[PD] cyclone comment and cross platform (was Re: Purr Data rc1)

Jonathan Wilkes jancsika at yahoo.com
Mon Dec 5 03:26:40 CET 2016


> The character is not invisible. In an editor it manifests with an endline plus an indentation in the following line which actually visually helps parse things out inside a plaintext file like .pd.
 

 I think the example you mentioned, while possible, is contrived because if a user is reading a config, they are likely already inside Pd with the intention of using such a config to configure their patch state. If this is the case, and the config is stored inside a patch in a form of a comment, then this is a non-issue because all \v chars are replaced with \n at runtime which IIRC regexp and similar methodologies can recognize as a separation between args. Now, the only reason I can imagine someone parsing a pd file without actually loading it would be your pd META example for tooltips which is a one-off example that can be easily addressed in a number of ways. Other examples seem to me like academic exercises--why would you store config inside a comments inside a pd patch, just to parse a comment which would require you to circumnavigate all the other syntax inside the file when you could do the same in a plaintext file or a coll object, or better yet, use preset_hub/node system? 

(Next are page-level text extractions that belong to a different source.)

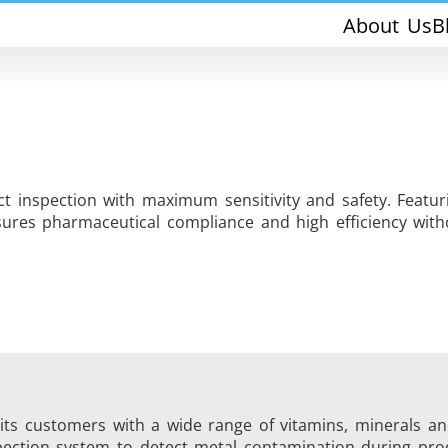
About Us
B
 inspection with maximum sensitivity and safety. Featur
res pharmaceutical compliance and high efficiency witho
THS/PH210-FFV
THS/PH21ET
THS/PH21N-FFV
THS/PH21N-D
g its customers with a wide range of vitamins, minerals a
pection system to detect metal contamination during pro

I agree that '\v' is a small inconsistency, but it's an inconsistency nonetheless.  
I worry about it getting used a model more than anything else.

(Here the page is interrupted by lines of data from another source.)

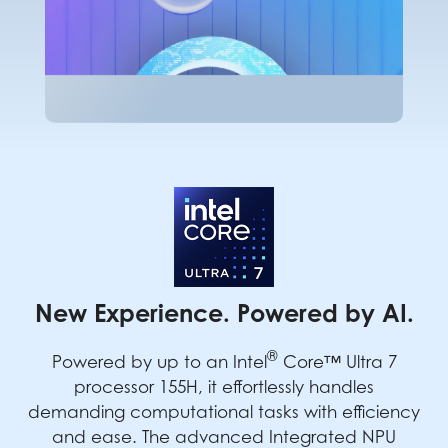
New Experience. Powered by AI.
®
Powered by up to an Intel
Core™ Ultra 7
processor 155H, it effortlessly handles
demanding computational tasks with efficiency
and ease. The advanced Integrated NPU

This mostly comes after seeing the warnings in core Pd, and noticing that the 
same class of warnings is replicated throughout nearly all of the external libraries.
 
-Jonathan

> Best, Ico
  
 On 12/4/2016 2:38 PM, Jonathan Wilkes wrote:
  
   
 
    > What about people parsing Pd files in Pd?  If they're searching for symbol "foo", are they going to have to deal with the edge case of symbol "foo\v"? 

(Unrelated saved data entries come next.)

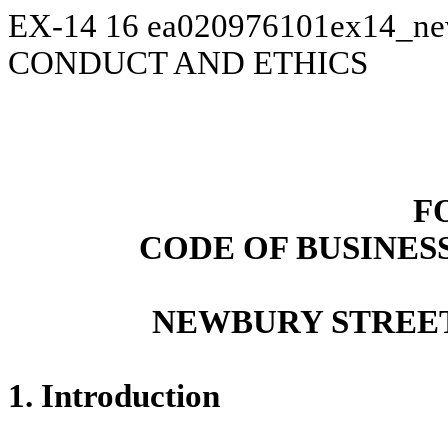
EX-14
16
ea020976101ex14_n
CONDUCT AND ETHICS
F
CODE OF BUSINES
NEWBURY STREET
1. Introduction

                  Ivica, Just to give an example-- suppose someone is using a patch to store configuration data for their project.  They type the config data as comments in the 
  patch, much like [pd META].  Then they parse their patch from within Pd, using [textfile], or [text] or  whatever.
  
  Now, if they decide to insert some newlines into the comments to make their config prettier, as far as I understand this ends up appending an invisible 
  '\v' character to the last atom of each line.  So the next time they read their config they will get corrupted data that's hard to debug because  the 
  character doing the corruption is non-printable. 
   That's the only direct downside I can see.  But as a design pattern it's problematic-- there are other places in Pd where a dev tried to  use an 
  "obscure" character as a placeholder for something else.  That approach usually ends up creating more bugs.